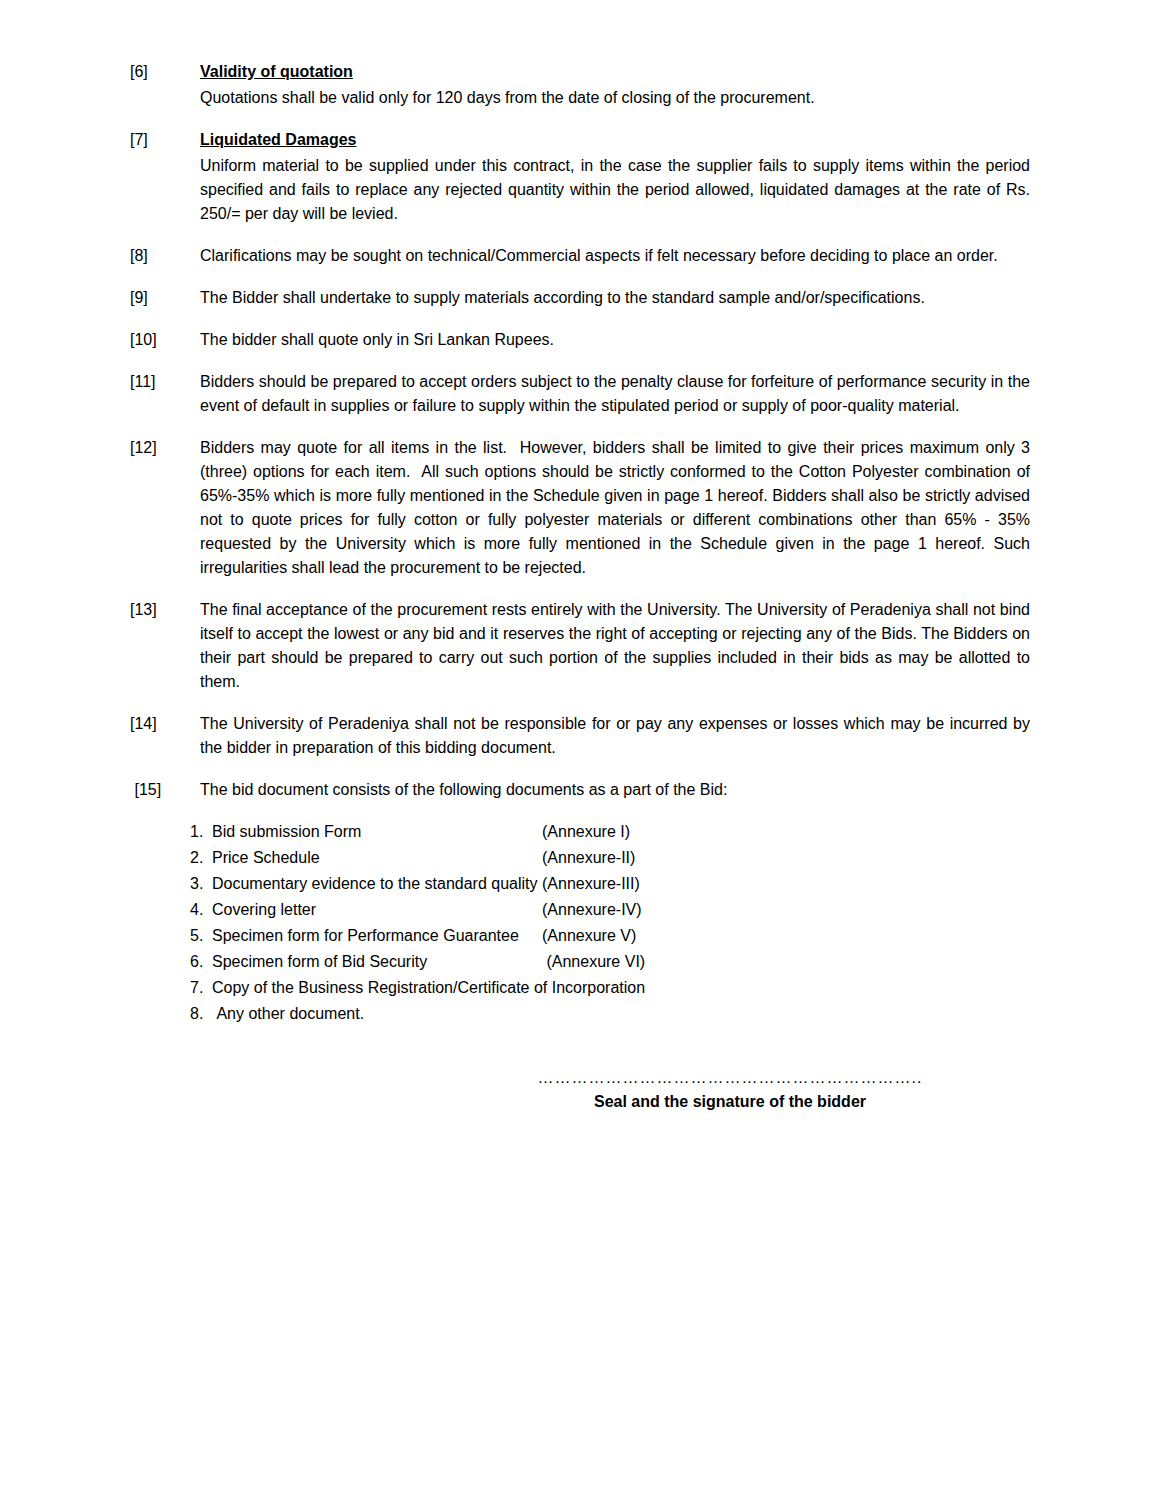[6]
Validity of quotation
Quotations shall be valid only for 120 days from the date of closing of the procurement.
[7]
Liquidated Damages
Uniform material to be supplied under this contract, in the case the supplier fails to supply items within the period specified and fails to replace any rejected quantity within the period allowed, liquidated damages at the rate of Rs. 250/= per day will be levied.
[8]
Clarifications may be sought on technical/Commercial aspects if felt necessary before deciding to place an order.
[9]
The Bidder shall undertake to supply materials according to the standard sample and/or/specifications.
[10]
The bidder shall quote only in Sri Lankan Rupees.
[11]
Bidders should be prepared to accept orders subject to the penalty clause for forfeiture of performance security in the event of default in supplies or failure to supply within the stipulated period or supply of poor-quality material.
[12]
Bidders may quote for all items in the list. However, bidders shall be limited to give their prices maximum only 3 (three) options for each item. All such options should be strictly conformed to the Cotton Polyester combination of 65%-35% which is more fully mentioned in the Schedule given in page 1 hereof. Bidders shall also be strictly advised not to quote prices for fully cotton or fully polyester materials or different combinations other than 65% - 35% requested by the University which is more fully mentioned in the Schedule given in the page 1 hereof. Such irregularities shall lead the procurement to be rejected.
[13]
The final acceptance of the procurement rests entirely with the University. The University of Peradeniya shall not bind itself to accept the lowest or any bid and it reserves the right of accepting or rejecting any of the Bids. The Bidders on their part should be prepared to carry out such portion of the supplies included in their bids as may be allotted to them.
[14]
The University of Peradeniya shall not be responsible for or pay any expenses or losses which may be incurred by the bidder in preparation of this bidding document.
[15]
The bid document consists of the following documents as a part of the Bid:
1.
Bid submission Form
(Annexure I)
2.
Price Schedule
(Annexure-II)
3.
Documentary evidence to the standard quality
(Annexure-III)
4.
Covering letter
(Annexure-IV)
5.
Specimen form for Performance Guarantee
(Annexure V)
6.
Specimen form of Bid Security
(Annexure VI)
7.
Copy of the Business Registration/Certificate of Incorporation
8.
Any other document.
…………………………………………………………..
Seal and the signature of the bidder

::::

## WHAT NEEDS TO BE DONE
Repeat the material exactly and drop each image.

## ANSWER SPACE
[6]
Validity of quotation
Quotations shall be valid only for 120 days from the date of closing of the procurement.
[7]
Liquidated Damages
Uniform material to be supplied under this contract, in the case the supplier fails to supply items within the period specified and fails to replace any rejected quantity within the period allowed, liquidated damages at the rate of Rs. 250/= per day will be levied.
[8]
Clarifications may be sought on technical/Commercial aspects if felt necessary before deciding to place an order.
[9]
The Bidder shall undertake to supply materials according to the standard sample and/or/specifications.
[10]
The bidder shall quote only in Sri Lankan Rupees.
[11]
Bidders should be prepared to accept orders subject to the penalty clause for forfeiture of performance security in the event of default in supplies or failure to supply within the stipulated period or supply of poor-quality material.
[12]
Bidders may quote for all items in the list. However, bidders shall be limited to give their prices maximum only 3 (three) options for each item. All such options should be strictly conformed to the Cotton Polyester combination of 65%-35% which is more fully mentioned in the Schedule given in page 1 hereof. Bidders shall also be strictly advised not to quote prices for fully cotton or fully polyester materials or different combinations other than 65% - 35% requested by the University which is more fully mentioned in the Schedule given in the page 1 hereof. Such irregularities shall lead the procurement to be rejected.
[13]
The final acceptance of the procurement rests entirely with the University. The University of Peradeniya shall not bind itself to accept the lowest or any bid and it reserves the right of accepting or rejecting any of the Bids. The Bidders on their part should be prepared to carry out such portion of the supplies included in their bids as may be allotted to them.
[14]
The University of Peradeniya shall not be responsible for or pay any expenses or losses which may be incurred by the bidder in preparation of this bidding document.
[15]
The bid document consists of the following documents as a part of the Bid:
1.
Bid submission Form
(Annexure I)
2.
Price Schedule
(Annexure-II)
3.
Documentary evidence to the standard quality
(Annexure-III)
4.
Covering letter
(Annexure-IV)
5.
Specimen form for Performance Guarantee
(Annexure V)
6.
Specimen form of Bid Security
(Annexure VI)
7.
Copy of the Business Registration/Certificate of Incorporation
8.
Any other document.
…………………………………………………………..
Seal and the signature of the bidder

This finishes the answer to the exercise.